There are a few convenience combined types:

tListIter: a tuple of tList and tIter
tListSet: a tuple of tList and tSet
tListIterSet: a tuple of tList, tIter and tSet
tArrayTypes: a tuple of tNpArray and tTensor

There are a few utilities:

inferType: infer the type of a specific object. inferType(range(3)) returns tList(int)
tLowest: gets the common type of all input types. assert tLowest(tIter(float), tList(int)) returns tIter(float)
tCheck: cli used to verify the integrity of type hints automatically
tOpt: cli used to optimize everything

This type hint system is almost mandatory because you just wouldn’t be able to do lots of optimizations without knowing some specifics on how your data looks like.

Creating optimization pass

Full code for this example pass looks like this:

def o1(cs, ts, metadata):
  return [cs[1], cs[0]]
tOpt.addPass(o1, [toList, head])

What this optimization does is that it detects whether you’re prematurely creating a list or not. Here, you’re telling the system to run your pass if it encounters toList() | head() somewhere. cs is a list of instantiated clis, and ts is a list of input type hints for each of the clis.

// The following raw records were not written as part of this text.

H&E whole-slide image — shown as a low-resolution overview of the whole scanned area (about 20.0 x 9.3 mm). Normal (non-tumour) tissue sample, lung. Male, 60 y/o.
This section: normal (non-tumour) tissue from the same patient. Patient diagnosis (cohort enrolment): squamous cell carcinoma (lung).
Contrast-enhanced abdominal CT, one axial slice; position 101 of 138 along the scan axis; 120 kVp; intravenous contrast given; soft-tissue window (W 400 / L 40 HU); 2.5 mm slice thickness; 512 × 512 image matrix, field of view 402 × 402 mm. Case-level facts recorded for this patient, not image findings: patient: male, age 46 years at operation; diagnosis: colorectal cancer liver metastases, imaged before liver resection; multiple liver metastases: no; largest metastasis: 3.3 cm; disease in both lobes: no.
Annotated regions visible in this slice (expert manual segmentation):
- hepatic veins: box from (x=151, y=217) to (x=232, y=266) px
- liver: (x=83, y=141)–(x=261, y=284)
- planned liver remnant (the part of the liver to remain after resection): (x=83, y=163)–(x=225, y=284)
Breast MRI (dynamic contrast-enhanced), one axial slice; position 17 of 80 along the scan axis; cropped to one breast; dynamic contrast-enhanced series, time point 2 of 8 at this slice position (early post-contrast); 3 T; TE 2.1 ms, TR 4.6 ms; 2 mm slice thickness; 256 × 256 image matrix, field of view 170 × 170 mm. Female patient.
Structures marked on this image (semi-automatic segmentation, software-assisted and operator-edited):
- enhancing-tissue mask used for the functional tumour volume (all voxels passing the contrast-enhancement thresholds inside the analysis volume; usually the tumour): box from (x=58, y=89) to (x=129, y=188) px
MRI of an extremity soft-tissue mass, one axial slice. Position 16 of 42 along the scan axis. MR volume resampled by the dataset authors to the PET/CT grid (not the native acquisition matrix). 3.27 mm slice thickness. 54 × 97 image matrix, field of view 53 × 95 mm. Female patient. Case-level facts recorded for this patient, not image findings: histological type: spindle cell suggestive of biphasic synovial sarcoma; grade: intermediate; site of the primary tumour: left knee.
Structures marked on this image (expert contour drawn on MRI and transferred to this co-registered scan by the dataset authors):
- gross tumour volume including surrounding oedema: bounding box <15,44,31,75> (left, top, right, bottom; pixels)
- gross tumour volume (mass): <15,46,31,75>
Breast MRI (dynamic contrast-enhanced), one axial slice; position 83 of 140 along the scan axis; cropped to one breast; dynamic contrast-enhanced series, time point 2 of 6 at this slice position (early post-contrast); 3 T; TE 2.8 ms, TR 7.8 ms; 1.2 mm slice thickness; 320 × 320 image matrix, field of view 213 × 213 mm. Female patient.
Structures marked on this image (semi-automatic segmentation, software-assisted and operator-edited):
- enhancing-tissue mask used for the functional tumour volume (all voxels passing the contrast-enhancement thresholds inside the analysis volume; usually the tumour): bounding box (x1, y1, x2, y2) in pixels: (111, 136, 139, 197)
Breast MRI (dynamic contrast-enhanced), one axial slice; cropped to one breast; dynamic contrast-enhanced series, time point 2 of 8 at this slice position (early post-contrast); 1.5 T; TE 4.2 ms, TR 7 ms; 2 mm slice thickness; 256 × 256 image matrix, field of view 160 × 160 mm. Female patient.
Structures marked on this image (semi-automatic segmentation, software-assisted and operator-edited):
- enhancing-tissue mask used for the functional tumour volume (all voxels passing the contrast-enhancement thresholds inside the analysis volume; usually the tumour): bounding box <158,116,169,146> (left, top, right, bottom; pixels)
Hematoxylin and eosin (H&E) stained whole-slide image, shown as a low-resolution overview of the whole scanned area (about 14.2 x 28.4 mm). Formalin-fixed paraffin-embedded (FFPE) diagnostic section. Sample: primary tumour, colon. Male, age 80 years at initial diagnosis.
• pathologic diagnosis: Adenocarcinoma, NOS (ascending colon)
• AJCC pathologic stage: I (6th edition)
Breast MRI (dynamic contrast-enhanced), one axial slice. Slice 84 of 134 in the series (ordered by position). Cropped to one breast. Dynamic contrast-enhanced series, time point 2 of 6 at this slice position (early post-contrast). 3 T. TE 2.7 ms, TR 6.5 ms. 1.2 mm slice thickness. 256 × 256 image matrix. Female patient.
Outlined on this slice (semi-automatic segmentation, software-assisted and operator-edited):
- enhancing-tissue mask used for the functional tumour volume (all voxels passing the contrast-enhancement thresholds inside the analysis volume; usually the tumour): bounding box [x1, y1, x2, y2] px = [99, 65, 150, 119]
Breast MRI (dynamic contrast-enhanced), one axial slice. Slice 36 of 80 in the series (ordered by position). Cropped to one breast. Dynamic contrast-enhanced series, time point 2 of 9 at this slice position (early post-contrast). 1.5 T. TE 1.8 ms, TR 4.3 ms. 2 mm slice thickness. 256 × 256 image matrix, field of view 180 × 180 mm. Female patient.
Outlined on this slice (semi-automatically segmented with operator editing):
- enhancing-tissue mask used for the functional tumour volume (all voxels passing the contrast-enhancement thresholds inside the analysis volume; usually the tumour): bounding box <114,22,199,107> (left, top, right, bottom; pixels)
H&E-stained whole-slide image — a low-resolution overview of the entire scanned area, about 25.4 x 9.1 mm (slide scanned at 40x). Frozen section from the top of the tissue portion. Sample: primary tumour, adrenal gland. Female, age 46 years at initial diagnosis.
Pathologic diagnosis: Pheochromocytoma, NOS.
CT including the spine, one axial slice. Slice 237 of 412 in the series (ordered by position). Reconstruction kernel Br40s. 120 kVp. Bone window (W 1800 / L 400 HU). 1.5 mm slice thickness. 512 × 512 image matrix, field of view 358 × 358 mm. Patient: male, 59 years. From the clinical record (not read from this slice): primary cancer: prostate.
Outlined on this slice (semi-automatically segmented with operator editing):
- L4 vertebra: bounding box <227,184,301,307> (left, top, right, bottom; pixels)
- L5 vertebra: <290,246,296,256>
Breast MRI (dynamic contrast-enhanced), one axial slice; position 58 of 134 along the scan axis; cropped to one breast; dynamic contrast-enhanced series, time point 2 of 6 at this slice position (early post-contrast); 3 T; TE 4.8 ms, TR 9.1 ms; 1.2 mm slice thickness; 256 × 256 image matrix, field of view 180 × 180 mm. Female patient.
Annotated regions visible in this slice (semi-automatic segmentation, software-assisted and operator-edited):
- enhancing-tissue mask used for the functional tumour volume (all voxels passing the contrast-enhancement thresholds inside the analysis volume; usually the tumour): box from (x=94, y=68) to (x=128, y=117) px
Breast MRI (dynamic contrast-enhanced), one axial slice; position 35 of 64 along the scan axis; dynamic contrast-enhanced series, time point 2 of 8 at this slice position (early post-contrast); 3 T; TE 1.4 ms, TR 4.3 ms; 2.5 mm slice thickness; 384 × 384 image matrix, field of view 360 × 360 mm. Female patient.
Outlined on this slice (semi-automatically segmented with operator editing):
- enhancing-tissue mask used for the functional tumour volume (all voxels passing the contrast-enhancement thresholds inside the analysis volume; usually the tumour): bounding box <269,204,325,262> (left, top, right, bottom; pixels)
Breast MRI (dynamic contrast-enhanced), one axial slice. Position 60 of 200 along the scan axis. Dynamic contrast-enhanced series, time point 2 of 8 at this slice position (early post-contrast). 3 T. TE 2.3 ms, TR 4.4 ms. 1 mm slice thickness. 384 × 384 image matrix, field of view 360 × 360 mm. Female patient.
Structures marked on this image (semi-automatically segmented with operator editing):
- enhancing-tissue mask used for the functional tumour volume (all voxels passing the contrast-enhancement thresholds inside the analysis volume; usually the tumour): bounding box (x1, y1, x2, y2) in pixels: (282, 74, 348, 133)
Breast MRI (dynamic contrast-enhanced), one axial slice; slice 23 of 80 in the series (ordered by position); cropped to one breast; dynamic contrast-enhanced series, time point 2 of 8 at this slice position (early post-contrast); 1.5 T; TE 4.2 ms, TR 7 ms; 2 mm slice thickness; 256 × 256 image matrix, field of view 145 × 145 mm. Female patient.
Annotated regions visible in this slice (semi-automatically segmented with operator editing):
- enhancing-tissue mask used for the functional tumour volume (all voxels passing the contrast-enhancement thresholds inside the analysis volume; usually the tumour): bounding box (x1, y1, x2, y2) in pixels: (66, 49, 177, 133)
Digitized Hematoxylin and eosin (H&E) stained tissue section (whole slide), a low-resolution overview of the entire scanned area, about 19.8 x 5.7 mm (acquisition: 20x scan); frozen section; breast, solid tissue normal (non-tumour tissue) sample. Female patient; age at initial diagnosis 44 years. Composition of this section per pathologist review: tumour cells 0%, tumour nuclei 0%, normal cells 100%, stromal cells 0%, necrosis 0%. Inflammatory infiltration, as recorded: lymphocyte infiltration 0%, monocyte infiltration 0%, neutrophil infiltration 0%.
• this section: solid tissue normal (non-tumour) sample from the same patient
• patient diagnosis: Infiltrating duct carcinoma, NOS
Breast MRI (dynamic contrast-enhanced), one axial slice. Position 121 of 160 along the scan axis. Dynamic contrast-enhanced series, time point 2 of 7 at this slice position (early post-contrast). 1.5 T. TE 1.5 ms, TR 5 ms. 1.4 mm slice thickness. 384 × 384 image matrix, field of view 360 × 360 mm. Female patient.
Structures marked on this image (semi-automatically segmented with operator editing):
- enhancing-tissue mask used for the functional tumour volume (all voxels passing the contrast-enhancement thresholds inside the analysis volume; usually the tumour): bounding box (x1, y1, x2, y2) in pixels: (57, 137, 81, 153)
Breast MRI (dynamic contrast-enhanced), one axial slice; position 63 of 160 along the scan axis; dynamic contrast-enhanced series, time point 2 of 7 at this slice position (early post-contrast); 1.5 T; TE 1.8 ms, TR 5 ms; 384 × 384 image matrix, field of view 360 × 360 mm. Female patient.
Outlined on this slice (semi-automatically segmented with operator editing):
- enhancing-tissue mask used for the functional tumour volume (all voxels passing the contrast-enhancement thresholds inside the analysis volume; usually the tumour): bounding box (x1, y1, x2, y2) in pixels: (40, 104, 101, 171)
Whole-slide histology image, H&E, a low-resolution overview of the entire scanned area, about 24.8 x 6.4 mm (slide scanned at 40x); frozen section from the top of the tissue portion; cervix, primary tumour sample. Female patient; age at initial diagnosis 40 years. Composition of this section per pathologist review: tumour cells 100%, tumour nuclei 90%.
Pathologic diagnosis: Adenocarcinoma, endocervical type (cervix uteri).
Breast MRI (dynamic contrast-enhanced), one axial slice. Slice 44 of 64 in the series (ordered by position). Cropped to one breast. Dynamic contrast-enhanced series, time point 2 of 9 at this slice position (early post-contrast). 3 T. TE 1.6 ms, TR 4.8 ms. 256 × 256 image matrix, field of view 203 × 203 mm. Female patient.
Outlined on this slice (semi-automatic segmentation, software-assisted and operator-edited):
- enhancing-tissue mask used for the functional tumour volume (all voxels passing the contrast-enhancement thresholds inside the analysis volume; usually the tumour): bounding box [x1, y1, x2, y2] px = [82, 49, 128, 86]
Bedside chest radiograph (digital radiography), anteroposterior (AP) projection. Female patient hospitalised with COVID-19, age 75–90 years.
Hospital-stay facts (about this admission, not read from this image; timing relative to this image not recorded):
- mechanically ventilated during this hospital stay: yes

Then, you should return a list of new clis if you’re able to optimize it, or None if you can’t.

How about an example that actually utilizes the type hints:

def oUnsqueeze(cs, ts, metadata):
  a = cs[0]; t = ts[0]; i = 0;
  if not isinstance(t, tArrayTypes): return None
  while isinstance(a, cli.apply) and a.normal: i += 1; a = a.f
  if not isinstance(a, cli.wrapList): return None
  t = t.__class__(t.child, t.rank+1 if t.rank is not None else None)
  if isinstance(t, tNpArray): return [cli.aS(lambda x: np.expand_dims(x, i)).hint(t)]
  else: return [cli.aS(lambda x: x.unsqueeze(i)).hint(t)]
tOpt.addPass(oUnsqueeze, [cli.apply], 4)

This detects whether the input is a Numpy array or PyTorch tensor, and apply the respective unsqueeze operation instead of the normal wrapList().all(dim) that breaks the array/tensor up.